> _WHAT TO PRODUCE_:
Tally every line of the entries that contains the string "project", then reply with only that number.

> _DATA TO EXAMINE_:
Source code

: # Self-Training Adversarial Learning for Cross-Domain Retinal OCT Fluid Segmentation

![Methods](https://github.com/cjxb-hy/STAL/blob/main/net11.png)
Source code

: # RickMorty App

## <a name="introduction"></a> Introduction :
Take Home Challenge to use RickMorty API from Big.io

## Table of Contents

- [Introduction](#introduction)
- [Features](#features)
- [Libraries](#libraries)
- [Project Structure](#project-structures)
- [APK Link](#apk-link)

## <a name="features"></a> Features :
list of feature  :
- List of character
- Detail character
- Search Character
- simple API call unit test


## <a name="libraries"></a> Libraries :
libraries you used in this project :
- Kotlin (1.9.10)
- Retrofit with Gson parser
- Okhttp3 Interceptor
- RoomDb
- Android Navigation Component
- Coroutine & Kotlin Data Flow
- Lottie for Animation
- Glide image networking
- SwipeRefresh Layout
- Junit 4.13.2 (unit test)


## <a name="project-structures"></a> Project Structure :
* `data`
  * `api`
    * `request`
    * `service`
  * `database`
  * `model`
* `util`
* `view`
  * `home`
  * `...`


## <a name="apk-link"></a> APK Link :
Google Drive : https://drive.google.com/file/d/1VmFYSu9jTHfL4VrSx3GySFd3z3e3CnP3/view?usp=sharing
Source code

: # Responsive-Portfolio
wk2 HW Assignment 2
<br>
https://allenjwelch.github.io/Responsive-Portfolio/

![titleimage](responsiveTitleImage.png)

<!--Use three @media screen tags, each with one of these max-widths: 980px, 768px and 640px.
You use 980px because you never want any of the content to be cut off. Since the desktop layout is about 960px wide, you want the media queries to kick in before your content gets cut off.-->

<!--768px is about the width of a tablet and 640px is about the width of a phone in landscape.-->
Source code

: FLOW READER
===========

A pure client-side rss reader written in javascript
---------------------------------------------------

> _ANSWER_:
3